My first reaction is that the President has delineated an important new policy direction obliquely, submerging it within the rhetoric of patriotism and a call for national unity in trying times. The most important element of the speech concerns Afghanistan and Pakistan. For the most part he dodged the difficult issues of dealing with a recalcitrant Karzai and a fractured Pakistan. But he did cite the need to fight al Qaeda many times, while treating the Taliban in a more restrained manner. This will almost certainly be interpreted by South Asian analysts as giving what amounts to a green light for both Karzai and the ISI in Pakistan for renewed quiet dickering with Taliban leaders. A deal has been possible for some time now where the Taliban either ejects al Qaeda leaders, or eliminates them, or at least puts them under tight wraps, in return for a piece of the power structure in Kabul which Karzai is now trying to manage, with indifferent success.
What can we offer the Taliban in return? For one thing, we can stop killing their leaders with our drones. More broadly, we can fulfill our undertaking to wind down our military presence in a limited period of time . The decision to send in another 30,000 troops can be seen as an attempt to strengthen our hand in bargaining with the Taliban; it doesn’t bear on any future decisions about withdrawals, one way or the other.
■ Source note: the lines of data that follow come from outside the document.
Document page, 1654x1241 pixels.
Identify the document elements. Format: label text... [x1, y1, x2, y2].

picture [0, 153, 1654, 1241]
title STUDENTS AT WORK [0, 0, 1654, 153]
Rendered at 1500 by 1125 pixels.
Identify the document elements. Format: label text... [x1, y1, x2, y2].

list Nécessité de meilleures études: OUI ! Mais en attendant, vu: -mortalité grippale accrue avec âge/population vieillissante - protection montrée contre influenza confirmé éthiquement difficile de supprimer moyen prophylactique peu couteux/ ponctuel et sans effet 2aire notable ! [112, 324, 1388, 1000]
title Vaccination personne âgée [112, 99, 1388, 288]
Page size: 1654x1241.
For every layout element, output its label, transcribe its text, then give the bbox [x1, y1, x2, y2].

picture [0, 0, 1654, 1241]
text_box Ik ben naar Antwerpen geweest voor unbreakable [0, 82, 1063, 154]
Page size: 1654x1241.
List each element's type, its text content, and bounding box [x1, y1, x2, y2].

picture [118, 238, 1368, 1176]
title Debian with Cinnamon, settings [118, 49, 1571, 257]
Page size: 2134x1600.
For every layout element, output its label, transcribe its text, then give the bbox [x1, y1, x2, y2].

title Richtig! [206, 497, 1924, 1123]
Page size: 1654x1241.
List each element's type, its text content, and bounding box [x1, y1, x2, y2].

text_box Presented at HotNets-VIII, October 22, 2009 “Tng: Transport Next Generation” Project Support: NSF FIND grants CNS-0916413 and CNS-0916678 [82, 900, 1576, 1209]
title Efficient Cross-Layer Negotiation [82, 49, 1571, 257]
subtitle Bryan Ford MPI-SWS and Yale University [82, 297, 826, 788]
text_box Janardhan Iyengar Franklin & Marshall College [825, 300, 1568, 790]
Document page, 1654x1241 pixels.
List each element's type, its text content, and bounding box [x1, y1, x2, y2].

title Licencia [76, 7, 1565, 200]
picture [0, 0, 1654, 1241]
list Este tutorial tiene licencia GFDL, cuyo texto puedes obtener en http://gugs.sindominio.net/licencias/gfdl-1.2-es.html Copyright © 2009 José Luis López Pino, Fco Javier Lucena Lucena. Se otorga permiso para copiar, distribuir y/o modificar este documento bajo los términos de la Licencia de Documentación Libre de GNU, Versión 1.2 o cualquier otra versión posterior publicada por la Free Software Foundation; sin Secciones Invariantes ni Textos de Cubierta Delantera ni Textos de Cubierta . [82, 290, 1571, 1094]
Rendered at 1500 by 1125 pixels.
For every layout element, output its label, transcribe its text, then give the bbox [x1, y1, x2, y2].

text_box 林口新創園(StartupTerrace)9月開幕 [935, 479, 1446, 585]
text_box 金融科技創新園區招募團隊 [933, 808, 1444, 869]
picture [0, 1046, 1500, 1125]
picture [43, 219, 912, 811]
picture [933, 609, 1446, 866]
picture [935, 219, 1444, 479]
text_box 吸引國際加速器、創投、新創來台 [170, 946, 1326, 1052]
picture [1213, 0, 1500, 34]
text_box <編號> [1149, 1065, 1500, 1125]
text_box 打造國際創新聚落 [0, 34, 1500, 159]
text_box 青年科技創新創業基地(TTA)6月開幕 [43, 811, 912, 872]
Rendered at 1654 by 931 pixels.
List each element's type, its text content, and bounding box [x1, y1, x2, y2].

This interpretation of the decision on sending in more troops makes a lot more sense to me than if it is just another ploy to curry favor with an American public that still, on balance, hates to admit it is on a losing wicket.
There are other actors, including Nato allies, the UN, and most especially India, which sees its own interests deeply involved in the outcome of the present Afghan conflict. It will be a complex negotiation, if it takes place at all, with a lot of room for creative diplomacy for our diplomats in the field as well as for our foreign policy maestros in Washington. I only hope that our leaders in Washington listen carefully to our diplomats in the field, rather than following the customary procedure of listening mainly to domestic polls and estimates of what will fly with Congress.